I don't live in the US. We have a very different helthcare system where I live, and it's working well.
But again: providing universal healthcare is all about giving (poor) people more prosperity. It has nothing to do with inequality by itself.
If tomorrow Mr Zuckerberg got 100x better healthcare, but everyone else only got 10x better healthcare, that would fix the problem you mentioned, but would technically make inequality worse.
> If tomorrow Mr Zuckerberg got 100x better healthcare, but everyone else only got 10x better healthcare, that would fix the problem you mentioned, but would technically make inequality worse.
No, because we outnumber Mark Zuckerberg by more than 10 fold
Anyway, I would argue that having guaranteed healthcare is 10293762397697x better than not having guaranteed healthcare
> Anyway, I would argue that having guaranteed healthcare is 10293762397697x better than not having guaranteed healthcare
Sure, healthcare is nice. I see no disagreement.

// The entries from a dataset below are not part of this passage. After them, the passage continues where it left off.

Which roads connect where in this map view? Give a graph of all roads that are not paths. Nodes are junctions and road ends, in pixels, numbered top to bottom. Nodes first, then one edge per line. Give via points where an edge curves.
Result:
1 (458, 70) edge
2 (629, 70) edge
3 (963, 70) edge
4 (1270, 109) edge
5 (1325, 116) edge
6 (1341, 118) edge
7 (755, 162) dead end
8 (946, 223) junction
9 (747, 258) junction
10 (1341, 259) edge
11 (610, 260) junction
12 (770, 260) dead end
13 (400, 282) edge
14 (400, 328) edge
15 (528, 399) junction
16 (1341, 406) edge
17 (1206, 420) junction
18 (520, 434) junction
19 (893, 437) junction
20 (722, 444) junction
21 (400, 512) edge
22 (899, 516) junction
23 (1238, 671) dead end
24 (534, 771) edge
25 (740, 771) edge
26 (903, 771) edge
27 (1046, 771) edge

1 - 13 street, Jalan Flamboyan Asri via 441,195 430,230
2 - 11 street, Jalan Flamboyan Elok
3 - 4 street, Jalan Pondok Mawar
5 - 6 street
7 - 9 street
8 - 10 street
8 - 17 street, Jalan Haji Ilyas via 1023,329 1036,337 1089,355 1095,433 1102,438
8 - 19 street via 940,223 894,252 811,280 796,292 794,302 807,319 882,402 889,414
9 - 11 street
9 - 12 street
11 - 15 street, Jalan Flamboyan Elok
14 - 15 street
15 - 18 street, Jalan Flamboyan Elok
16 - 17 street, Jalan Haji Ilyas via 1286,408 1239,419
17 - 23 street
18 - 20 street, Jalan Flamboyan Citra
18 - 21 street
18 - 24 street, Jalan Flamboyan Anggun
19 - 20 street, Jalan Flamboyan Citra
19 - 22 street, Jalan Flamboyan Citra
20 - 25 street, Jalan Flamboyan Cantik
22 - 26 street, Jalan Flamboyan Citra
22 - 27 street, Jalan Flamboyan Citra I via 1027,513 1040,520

> > If tomorrow Mr Zuckerberg got 100x better healthcare, but everyone else only got 10x better healthcare, that would fix the problem you mentioned, but would technically make inequality worse.
> No, because we outnumber Mark Zuckerberg by more than 10 fold
Well, fix the numbers any way you feel like. Eg say Mr Zuckerberg gets better off by whatever amount the rest of us together get better (eg in terms of healthcare) plus 10% extra.
Mark Zuckerberg would in fact need to have 8 billion times better healthcare than me for your argument to matter
I don't know anyone who really thinks that absolute inequality is the problem. people need a high floor - there is no inherent reason to want to lower the ceiling of wealth/benefits. but since there's no such thing as free lunch, we need to calculate by how much each % of ceiling that is lowered raises the floor. If we can reduce the ceiling by 10% and raise the floor by 100%, then that's worthwhile.
The hard part is calculating the benefits. There are non-linear effects when you try to predict the benefits of having a healthy and educated population, although the benefit should be enormous.
On the other hand it is very easy to calculate the downside of people not being wage-slaves: not needing to accept bottom wages, having time to understand what's actually going on in the world, organizing for or against particular causes, etc..
> we need to be careful that our obsession to obstruct the rich doesn't leave the masses worse off
we need to be careful that the obsession with being mega rich doesn't leave the masses worse off
you're not proposing anything. you don't even seem to think there's a problem. let me guess, the best thing to do is just keep things the way they are? what are you talking about?